The auto industry is lobbying big time against Ca. proposed regulations to cut auto emissions by about 25%. Many states, including ours, want to adopt these regs. But rather than be held to the "best available standard and technology" as other industries are, the car makers want a break so they can sell more profitable SUVs and large models.

From:
http://biz.yahoo.com/ap/071101/auto_emissions.html?.v=1

Hmmm, wonder which way Bush is inclined to go on this?


----------



## jjbaer (Nov 8, 2007)

Webmaster said:
			
		

> "Automakers have said the California approach would raise the cost of cars and require manufacturers to reduce their offering of SUVs and pickups."
> 
> The auto industry is lobbying big time against Ca. proposed regulations to cut auto emissions by about 25%. Many states, including ours, want to adopt these regs. But rather than be held to the "best available standard and technology" as other industries are, the car makers want a break so they can sell more profitable SUVs and large models.
> 
> ...



I read the article and I count a total of 14 states that would go this way if CA wins (13 other states + CA = 14 states). Sounds to me as though if it passes, the auto makers are better off making 100% of their cars meet the CA emission specs. This way, everyone wins (all 50 states get cleaner air and the auto makers only have to make and inventory one level of emission system).........so, I don't see all the fuss. Also, the Fed Gov has imposed weak standards on the auto makers for the last 15 years so it's good to see the states finally taking charge........same thing happened with welfare reform....it was started I think by Tommy Thompson in Wisconsin and then other states asked for the same waiver and finally more states jumped in as did the Federal Government.  The push for change always seems to have to come from the grass-roots level.......the Feds just are NOT ever going to do anything to make things better.  Don't beleive me...then look at immigration where again, the outcry and push for change came from the grass roots level.....


----------



## Sandor (Nov 9, 2007)

This SUV or Truck issue will simply take care of itself.
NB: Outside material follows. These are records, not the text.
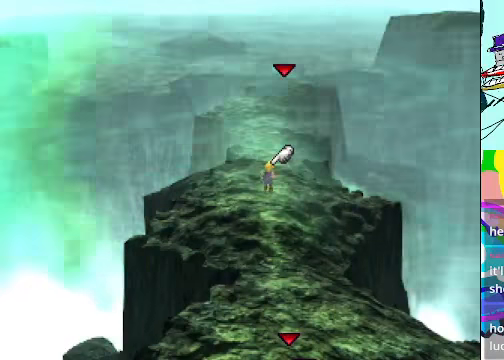
{"buttons": ["DPAD_UP"], "left_stick": "center", "events": [[200, "DPAD_UP", "up"], [400, "DPAD_UP", "down"]]}
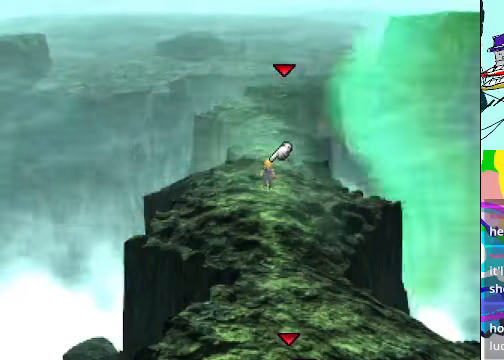
{"buttons": [], "left_stick": "center", "events": [[200, "DPAD_UP", "up"]]}
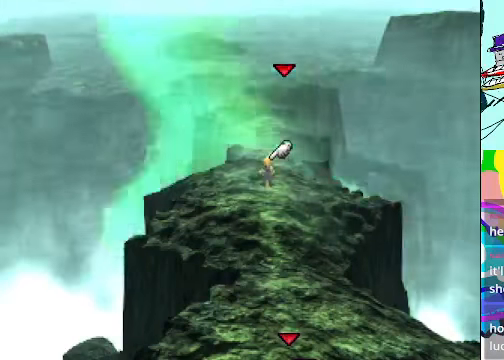
{"buttons": [], "left_stick": "center", "events": [[234, "DPAD_UP", "down"], [467, "DPAD_UP", "up"]]}
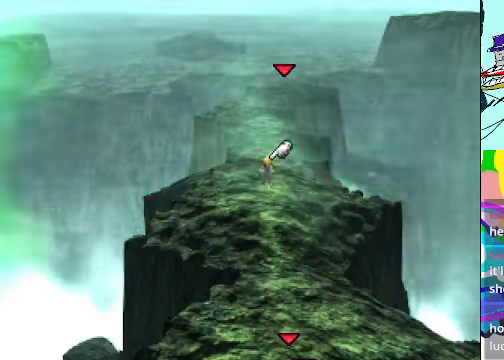
{"buttons": [], "left_stick": "center", "events": [[200, "DPAD_RIGHT", "down"], [334, "DPAD_RIGHT", "up"]]}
Ford and GM will go belly up and its a done deal.

I have no clue how GM can lose the amount of money in one quarter that is double its market cap.

How do you spell INSOLVENT?


----------



## JohnnyBravo (Nov 9, 2007)

funk yeah! its been a long time coming.


----------



## ilmbg (Dec 5, 2008)

Sorry if I step on some toes-  but...I believe the Big 3 automakers are getting their just reward.  I was married to an auto worker at one time.  We had many friends who worked for one or the other auto company.  I am ashamed to say, that there were many of these people who bragged about going to work and sleeping all the shift- sometimes in the 'smokeatacks', in bosses office's, anywhere.  They would brag about doing drugs on the job because it was such boring work.  They bragged about going out at lunch/dinner and getting drunk- then not coming back to finish their shift- with nobody knowing about it- and of course getting paid a great salary while doing this!
This is the kind of worker the Big 3 has- and I don't mean just a few- they brag that nobody can do anything to them because of the Union.  I knew several that would drink beer, then put the beer cans into the interiors of the car as it was being made.
I am not making this up!  I was married to one of them, so I know firsthand.  It is sick- pay these lazy, drunk, druggies, while our teachers are getting paid $35,00/year to try to teach the autoworkers kids. (the kids had moms and dads that were drunk/high much of the time, and now little Johnny/Susie can't learn due to learning disabilities).  Registered Nurses in the hospitals around Detroit work all hours, all weekends, all Holidays to save people in Emergency Rooms, or Open Heart surgery, and get paid $20-25/hour, while the drunk autoworker gets $72 an hour!  Is it any question why they are sinking?  I hope they don't get bailed out by you and me...we are the ones who will pay- we will be taxed more, to save these lazy Americans?  I hope not.


----------



## velvetfoot (Dec 5, 2008)

Why is this thread here?

The kalifornia approach.  Yeah right.
Wait til they suck all the water out of the Great Lakes.


----------



## Danno77 (Dec 5, 2008)

ilmbg said:
			
		

> Sorry if I step on some toes-  but...I believe the Big 3 automakers are getting their just reward.  I was married to an auto worker at one time.  We had many friends who worked for one or the other auto company.  I am ashamed to say, that there were many of these people who bragged about going to work and sleeping all the shift- sometimes in the 'smokeatacks', in bosses office's, anywhere.  They would brag about doing drugs on the job because it was such boring work.  They bragged about going out at lunch/dinner and getting drunk- then not coming back to finish their shift- with nobody knowing about it- and of course getting paid a great salary while doing this!
> This is the kind of worker the Big 3 has- and I don't mean just a few- they brag that nobody can do anything to them because of the Union.  I knew several that would drink beer, then put the beer cans into the interiors of the car as it was being made.
> I am not making this up!  I was married to one of them, so I know firsthand.  It is sick- pay these lazy, drunk, druggies, while our teachers are getting paid $35,00/year to try to teach the autoworkers kids. (the kids had moms and dads that were drunk/high much of the time, and now little Johnny/Susie can't learn due to learning disabilities).  Registered Nurses in the hospitals around Detroit work all hours, all weekends, all Holidays to save people in Emergency Rooms, or Open Heart surgery, and get paid $20-25/hour, while the drunk autoworker gets $72 an hour!  Is it any question why they are sinking?  I hope they don't get bailed out by you and me...we are the ones who will pay- we will be taxed more, to save these lazy Americans?  I hope not.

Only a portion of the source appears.